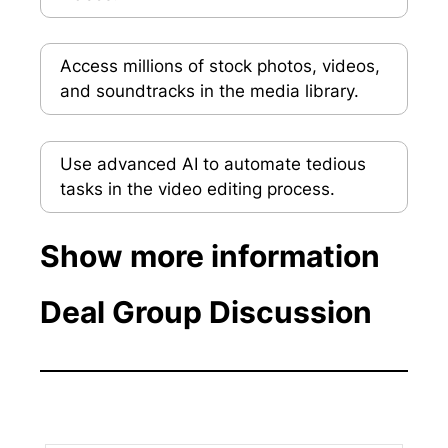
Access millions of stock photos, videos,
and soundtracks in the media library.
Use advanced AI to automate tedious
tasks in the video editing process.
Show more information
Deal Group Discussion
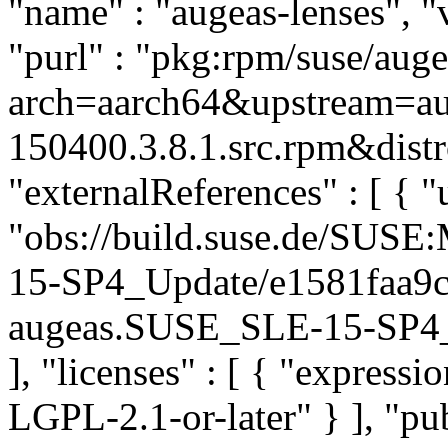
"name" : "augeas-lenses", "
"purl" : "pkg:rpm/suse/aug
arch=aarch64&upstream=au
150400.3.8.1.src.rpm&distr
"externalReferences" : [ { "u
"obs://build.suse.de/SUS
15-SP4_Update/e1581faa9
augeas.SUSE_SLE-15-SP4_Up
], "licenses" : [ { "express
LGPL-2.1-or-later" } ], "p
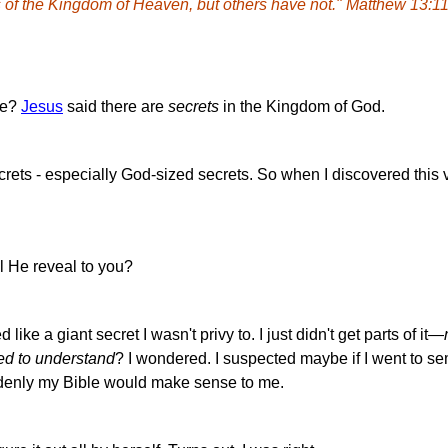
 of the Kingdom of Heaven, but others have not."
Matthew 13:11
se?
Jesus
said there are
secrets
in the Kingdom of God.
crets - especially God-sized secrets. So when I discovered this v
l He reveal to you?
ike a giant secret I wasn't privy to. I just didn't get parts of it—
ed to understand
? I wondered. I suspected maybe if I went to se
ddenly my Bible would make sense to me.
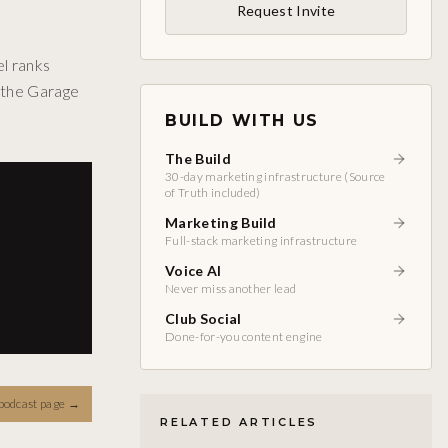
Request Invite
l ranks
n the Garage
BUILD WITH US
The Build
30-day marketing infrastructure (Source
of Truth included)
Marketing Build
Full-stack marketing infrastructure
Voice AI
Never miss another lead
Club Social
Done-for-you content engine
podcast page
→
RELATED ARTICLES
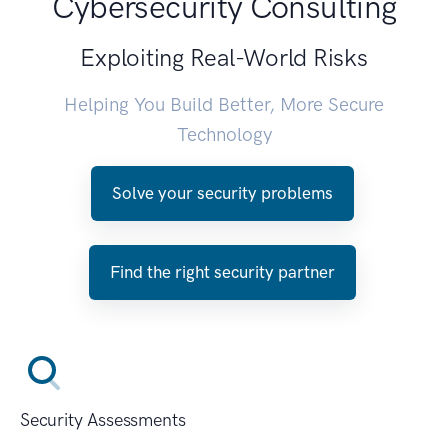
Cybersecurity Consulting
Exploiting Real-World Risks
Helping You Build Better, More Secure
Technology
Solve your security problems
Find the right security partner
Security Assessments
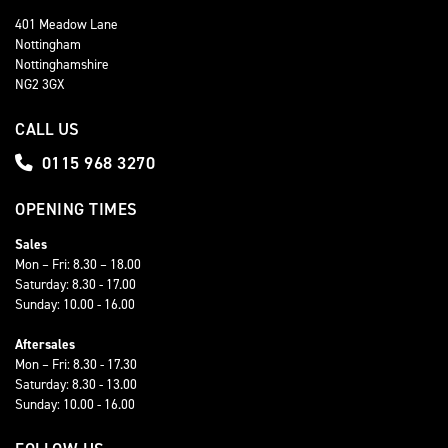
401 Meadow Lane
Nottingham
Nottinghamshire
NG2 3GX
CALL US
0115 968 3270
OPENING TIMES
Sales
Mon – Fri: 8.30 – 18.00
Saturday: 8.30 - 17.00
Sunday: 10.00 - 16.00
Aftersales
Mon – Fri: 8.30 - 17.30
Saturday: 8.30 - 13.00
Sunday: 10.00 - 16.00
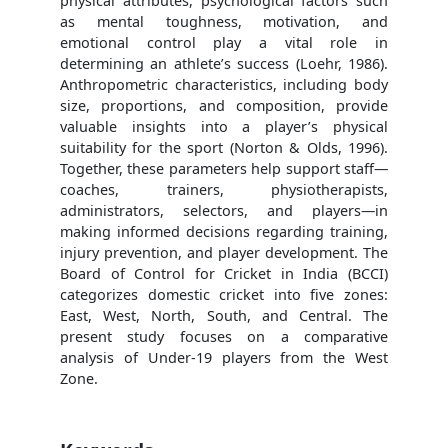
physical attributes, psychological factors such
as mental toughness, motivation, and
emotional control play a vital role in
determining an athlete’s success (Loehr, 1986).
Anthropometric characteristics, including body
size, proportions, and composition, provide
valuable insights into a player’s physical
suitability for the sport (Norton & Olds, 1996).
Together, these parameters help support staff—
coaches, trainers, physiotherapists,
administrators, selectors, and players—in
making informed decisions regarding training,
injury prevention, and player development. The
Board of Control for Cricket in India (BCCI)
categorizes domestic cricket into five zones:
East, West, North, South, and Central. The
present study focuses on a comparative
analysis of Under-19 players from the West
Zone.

*EXERCISE AIM*
Go over the records above and tally the lines with the word "West" in them. Give the number alone.

*YOUR SOLUTION*
2